**Exercise description:** Only one stretch of the data is wanted: the line containing "Item(&err_block) >>", the line containing "# create an", and every line between them, copied exactly.

**Data to use:**
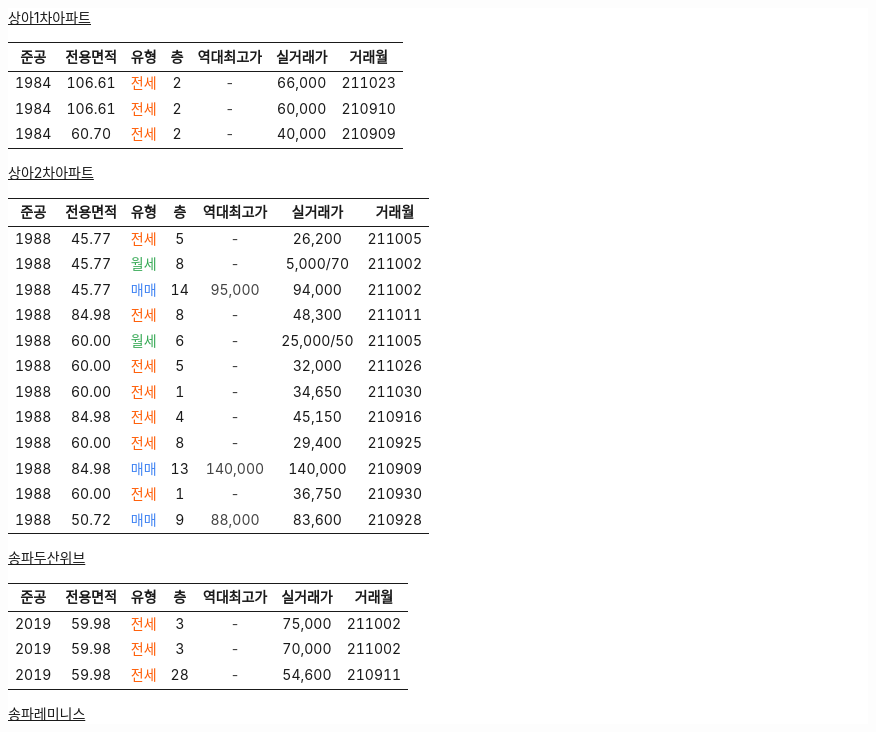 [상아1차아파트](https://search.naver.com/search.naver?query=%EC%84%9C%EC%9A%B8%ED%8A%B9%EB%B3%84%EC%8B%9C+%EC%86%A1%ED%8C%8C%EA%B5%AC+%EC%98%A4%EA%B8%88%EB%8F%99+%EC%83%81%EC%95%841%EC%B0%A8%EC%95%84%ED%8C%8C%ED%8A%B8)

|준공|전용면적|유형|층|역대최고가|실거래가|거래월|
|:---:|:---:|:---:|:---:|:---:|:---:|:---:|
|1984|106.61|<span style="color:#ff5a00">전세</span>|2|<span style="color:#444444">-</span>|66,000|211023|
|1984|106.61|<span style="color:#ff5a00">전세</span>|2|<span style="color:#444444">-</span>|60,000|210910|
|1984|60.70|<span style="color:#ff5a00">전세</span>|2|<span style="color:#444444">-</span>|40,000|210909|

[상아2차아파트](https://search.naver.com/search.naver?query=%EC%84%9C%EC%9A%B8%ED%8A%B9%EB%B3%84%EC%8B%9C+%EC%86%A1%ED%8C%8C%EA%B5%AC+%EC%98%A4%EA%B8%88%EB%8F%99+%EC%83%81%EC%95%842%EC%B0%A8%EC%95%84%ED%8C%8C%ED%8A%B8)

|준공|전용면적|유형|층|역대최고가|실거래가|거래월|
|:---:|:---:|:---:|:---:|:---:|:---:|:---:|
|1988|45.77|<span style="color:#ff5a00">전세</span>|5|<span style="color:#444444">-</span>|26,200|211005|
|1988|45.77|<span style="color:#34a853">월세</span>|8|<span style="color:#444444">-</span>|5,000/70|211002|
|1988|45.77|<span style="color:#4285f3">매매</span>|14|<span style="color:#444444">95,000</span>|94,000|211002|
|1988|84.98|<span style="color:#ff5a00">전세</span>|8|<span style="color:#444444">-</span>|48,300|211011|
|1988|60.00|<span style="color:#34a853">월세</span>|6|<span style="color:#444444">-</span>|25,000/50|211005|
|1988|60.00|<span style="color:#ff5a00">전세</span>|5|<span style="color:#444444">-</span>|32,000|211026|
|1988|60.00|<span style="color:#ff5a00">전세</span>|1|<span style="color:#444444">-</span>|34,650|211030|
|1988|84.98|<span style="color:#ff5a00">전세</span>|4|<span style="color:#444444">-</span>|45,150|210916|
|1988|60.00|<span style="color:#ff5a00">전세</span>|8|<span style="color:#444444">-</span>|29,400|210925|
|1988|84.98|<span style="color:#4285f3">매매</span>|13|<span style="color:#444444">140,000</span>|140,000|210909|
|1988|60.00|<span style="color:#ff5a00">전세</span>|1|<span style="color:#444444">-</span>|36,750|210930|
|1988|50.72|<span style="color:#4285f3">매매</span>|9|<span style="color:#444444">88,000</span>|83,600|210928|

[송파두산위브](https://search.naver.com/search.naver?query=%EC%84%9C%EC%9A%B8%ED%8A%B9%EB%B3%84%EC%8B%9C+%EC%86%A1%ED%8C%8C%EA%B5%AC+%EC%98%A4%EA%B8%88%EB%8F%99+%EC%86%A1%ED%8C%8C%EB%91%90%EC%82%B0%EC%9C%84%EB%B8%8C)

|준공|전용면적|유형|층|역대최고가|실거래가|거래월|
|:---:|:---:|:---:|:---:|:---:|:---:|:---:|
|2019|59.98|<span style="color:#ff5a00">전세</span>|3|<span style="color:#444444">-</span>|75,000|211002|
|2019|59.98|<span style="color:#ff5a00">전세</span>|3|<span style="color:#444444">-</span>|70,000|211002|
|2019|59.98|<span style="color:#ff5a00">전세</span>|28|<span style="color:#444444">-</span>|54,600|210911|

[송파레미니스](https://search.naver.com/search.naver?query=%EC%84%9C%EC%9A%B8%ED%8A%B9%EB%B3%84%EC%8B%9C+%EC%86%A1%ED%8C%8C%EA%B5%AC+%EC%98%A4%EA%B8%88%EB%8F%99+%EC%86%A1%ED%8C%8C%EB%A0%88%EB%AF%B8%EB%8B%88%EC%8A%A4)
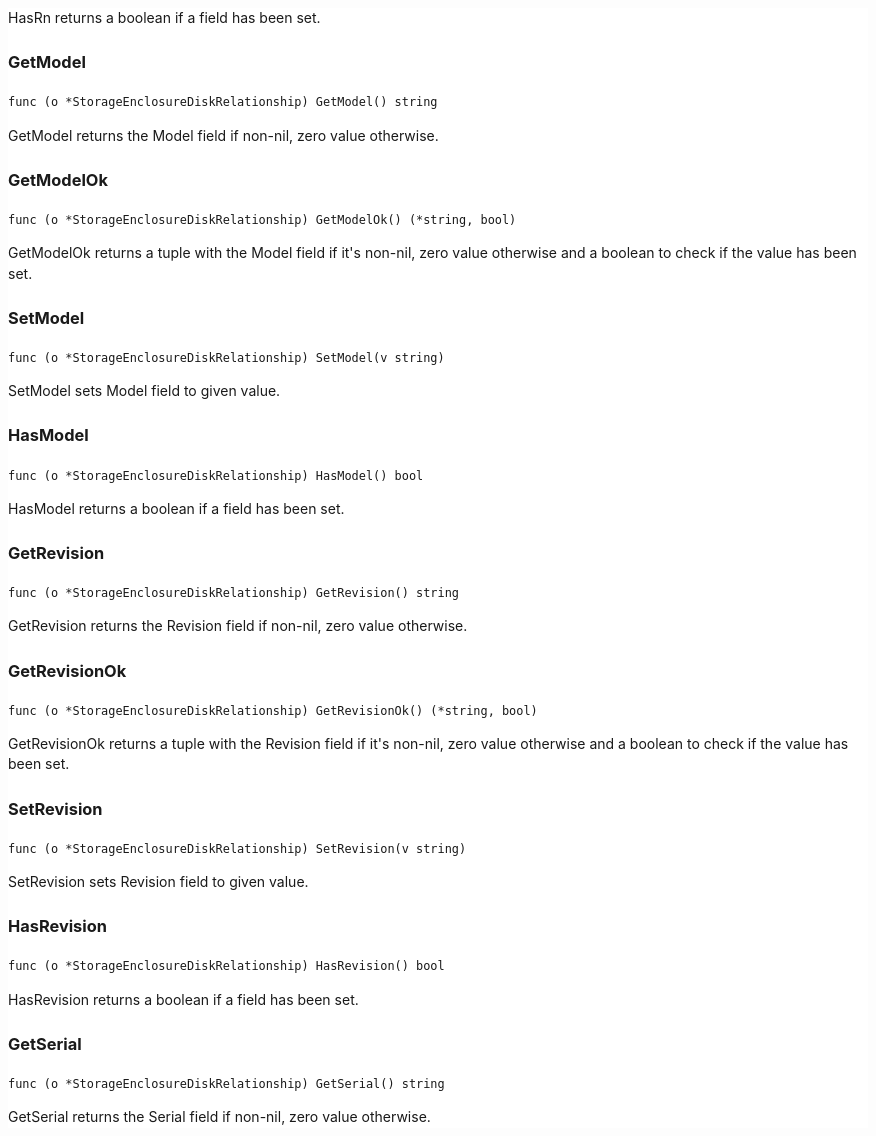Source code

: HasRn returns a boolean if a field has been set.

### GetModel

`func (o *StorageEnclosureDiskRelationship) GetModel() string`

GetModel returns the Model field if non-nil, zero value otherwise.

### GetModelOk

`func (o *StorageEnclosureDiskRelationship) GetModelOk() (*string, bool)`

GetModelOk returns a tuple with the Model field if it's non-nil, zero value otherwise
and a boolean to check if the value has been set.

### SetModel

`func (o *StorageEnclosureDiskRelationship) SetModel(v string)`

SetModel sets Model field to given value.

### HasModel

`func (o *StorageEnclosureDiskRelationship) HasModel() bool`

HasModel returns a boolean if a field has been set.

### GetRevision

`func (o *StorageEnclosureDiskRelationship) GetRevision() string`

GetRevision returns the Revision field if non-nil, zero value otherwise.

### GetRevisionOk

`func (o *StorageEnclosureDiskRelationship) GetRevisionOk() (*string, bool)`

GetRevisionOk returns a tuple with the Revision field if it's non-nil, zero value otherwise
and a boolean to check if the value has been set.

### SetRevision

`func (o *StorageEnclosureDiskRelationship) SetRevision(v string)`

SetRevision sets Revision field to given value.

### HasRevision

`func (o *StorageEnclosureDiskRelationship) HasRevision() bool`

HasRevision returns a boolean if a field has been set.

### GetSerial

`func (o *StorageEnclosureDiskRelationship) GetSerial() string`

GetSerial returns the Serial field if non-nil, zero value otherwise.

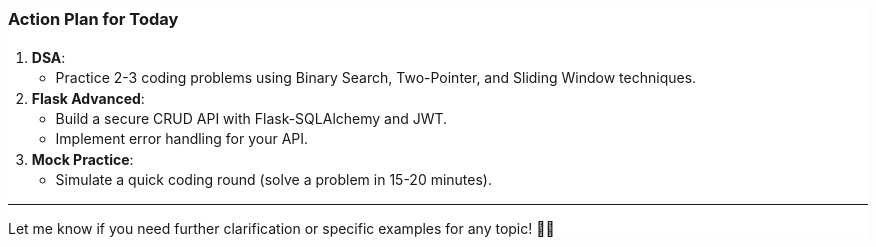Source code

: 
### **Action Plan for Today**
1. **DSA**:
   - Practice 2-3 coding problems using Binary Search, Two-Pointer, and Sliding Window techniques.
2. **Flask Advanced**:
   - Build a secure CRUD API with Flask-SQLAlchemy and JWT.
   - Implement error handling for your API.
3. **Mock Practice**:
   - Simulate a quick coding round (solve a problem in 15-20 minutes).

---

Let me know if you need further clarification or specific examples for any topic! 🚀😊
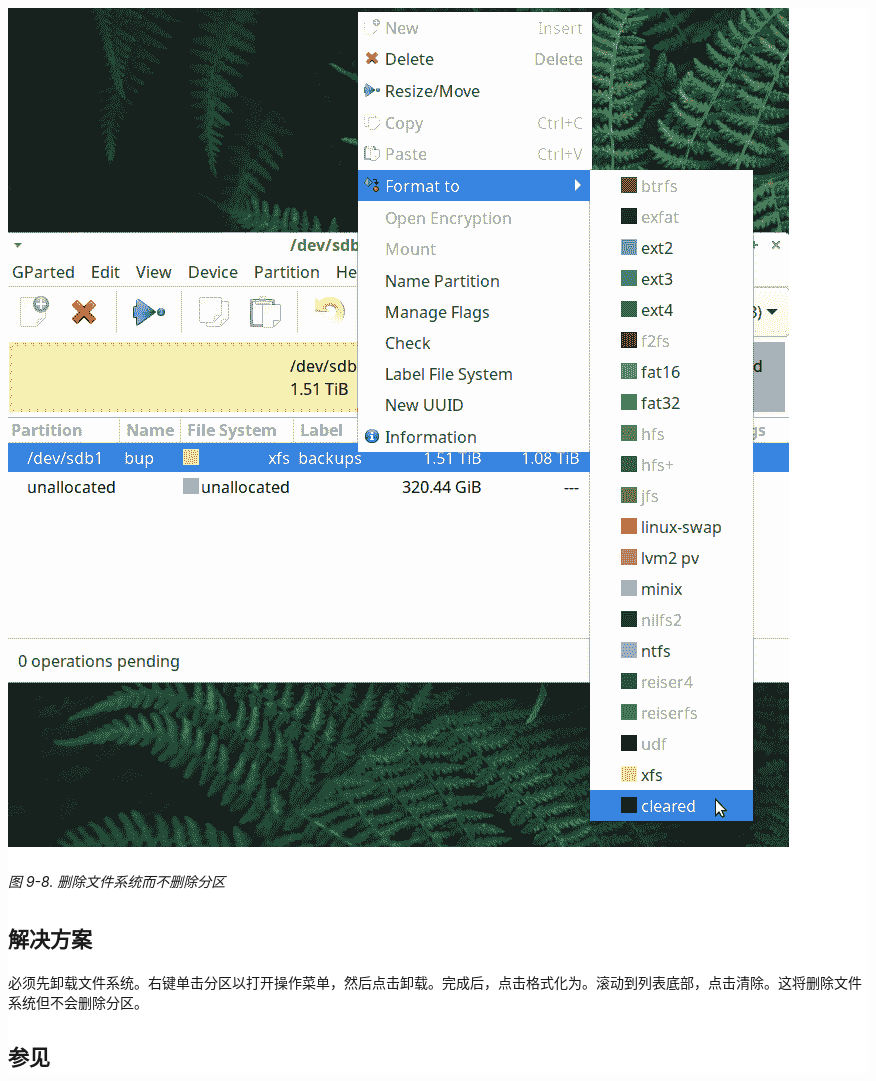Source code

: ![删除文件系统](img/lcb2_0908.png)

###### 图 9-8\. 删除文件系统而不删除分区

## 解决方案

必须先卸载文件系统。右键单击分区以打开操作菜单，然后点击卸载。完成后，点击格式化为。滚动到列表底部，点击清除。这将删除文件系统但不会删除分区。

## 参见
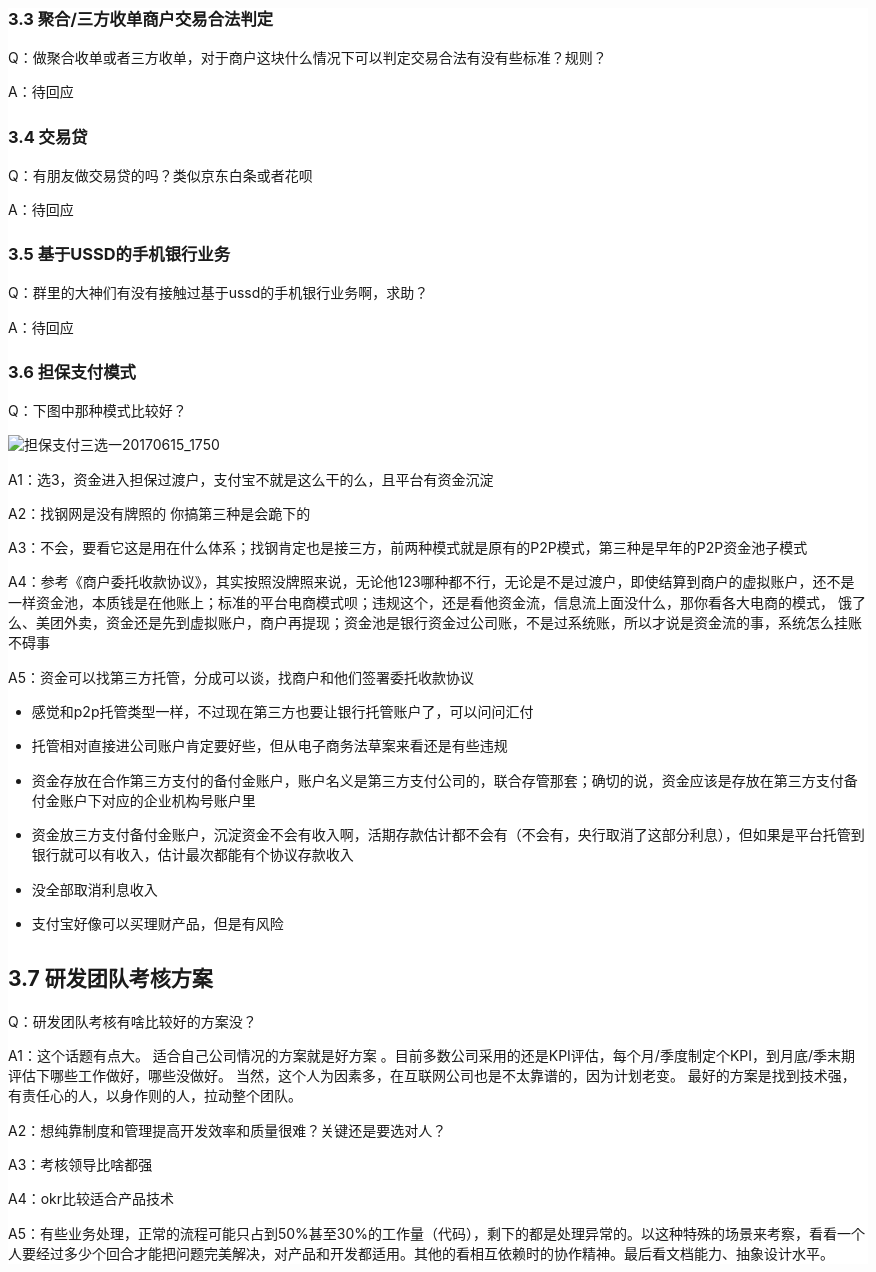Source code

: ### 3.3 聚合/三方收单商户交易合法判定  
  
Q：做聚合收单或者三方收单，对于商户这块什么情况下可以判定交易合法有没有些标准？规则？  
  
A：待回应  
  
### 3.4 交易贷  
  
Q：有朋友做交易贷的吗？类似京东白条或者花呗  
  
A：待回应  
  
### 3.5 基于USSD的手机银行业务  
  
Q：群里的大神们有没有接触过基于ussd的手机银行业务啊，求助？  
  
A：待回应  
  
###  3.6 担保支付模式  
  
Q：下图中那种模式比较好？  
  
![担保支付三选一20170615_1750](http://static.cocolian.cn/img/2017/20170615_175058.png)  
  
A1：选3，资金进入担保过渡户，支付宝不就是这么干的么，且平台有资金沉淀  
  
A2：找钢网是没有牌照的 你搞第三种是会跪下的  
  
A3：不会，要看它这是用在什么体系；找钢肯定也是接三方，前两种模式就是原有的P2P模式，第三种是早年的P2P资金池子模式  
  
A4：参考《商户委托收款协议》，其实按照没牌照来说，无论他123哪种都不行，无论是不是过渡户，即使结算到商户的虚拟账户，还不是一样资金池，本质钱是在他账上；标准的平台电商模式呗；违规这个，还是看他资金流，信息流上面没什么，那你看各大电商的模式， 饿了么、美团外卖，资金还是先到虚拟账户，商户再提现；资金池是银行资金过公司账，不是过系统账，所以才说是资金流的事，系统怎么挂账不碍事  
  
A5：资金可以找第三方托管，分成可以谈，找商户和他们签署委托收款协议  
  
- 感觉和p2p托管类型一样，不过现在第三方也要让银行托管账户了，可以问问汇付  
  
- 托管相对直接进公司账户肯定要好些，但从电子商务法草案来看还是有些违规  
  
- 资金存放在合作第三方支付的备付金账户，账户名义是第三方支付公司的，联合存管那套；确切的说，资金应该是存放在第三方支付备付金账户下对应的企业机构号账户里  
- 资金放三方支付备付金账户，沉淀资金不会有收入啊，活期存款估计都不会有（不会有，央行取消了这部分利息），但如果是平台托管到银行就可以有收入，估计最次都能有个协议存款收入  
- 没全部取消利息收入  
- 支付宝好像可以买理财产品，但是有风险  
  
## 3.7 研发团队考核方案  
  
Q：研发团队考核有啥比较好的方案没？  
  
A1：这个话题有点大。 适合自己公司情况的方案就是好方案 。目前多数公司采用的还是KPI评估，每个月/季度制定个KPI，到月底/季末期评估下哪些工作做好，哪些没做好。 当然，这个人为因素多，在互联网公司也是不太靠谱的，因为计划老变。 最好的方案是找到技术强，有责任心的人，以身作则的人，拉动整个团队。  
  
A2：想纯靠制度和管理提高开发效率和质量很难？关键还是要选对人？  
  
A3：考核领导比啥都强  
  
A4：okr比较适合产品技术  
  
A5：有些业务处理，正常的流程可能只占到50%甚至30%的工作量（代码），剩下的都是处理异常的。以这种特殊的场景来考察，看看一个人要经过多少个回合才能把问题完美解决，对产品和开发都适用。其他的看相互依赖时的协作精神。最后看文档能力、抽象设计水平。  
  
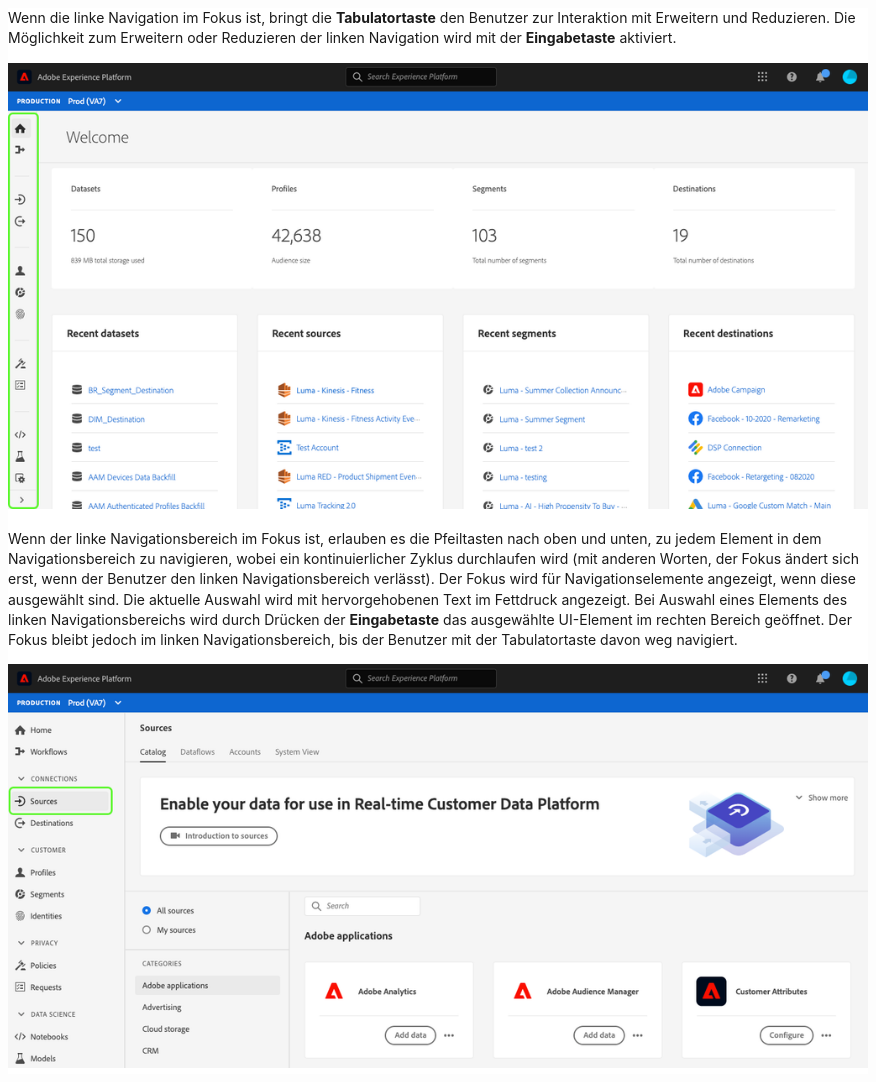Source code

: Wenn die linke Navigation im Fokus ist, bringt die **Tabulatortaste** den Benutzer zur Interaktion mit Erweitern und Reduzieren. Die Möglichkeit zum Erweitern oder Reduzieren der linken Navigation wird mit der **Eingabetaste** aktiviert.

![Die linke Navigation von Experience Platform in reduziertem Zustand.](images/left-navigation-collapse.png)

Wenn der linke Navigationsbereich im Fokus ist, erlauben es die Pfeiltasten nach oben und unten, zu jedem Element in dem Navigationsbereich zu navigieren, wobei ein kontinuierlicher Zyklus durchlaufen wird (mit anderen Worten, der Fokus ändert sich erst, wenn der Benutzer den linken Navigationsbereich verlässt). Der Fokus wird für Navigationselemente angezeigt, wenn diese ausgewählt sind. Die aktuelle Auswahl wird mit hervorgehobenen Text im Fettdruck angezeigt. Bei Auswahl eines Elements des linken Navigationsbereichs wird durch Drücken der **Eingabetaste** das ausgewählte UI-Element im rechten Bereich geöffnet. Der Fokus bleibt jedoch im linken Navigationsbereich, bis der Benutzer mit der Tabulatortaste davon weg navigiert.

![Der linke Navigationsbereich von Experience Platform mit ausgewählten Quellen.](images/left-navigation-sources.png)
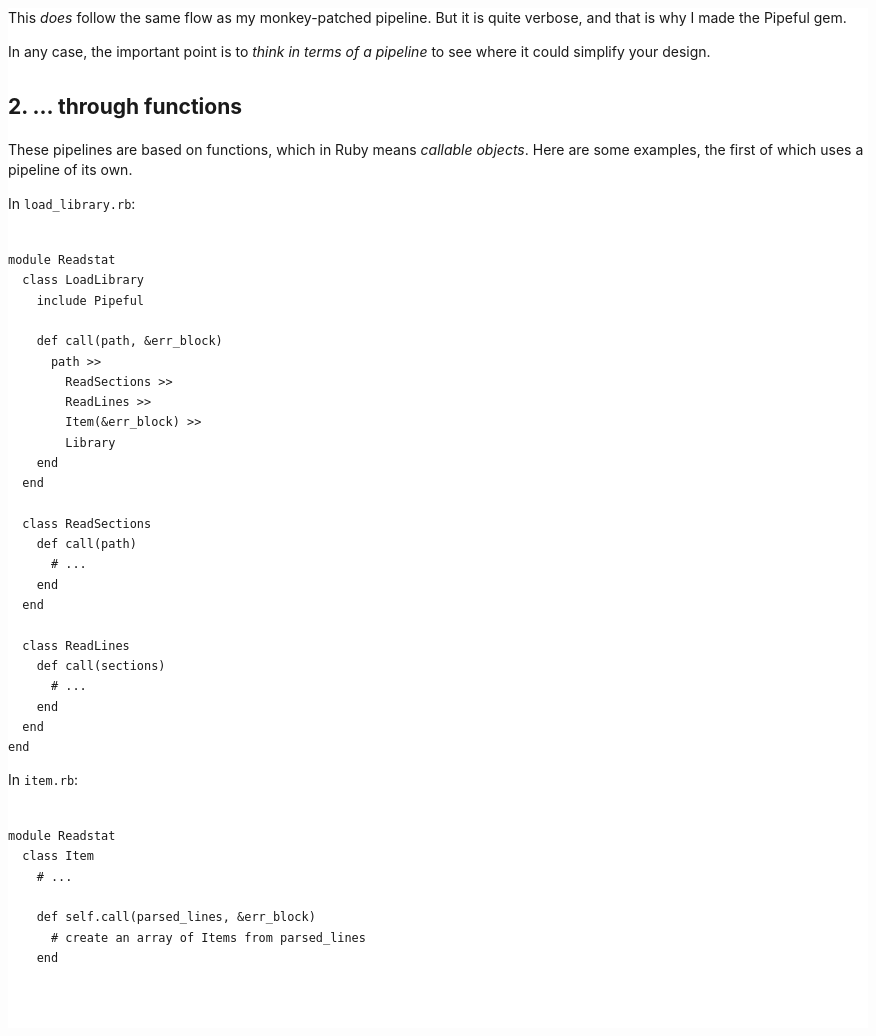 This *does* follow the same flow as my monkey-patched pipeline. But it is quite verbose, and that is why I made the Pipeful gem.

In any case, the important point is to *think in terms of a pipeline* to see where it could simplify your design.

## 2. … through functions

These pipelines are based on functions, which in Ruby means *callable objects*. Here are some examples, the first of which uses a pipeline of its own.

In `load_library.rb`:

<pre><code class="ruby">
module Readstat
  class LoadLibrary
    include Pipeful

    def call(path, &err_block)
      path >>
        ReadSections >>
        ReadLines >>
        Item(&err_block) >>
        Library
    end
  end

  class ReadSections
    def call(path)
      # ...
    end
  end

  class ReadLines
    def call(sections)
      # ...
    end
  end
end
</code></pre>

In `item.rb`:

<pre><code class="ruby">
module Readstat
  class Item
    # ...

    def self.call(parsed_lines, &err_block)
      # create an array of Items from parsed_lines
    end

**Task output:**
        Item(&err_block) >>
        Library
    end
  end

  class ReadSections
    def call(path)
      # ...
    end
  end

  class ReadLines
    def call(sections)
      # ...
    end
  end
end
</code></pre>

In `item.rb`:

<pre><code class="ruby">
module Readstat
  class Item
    # ...

    def self.call(parsed_lines, &err_block)
      # create an array of Items from parsed_lines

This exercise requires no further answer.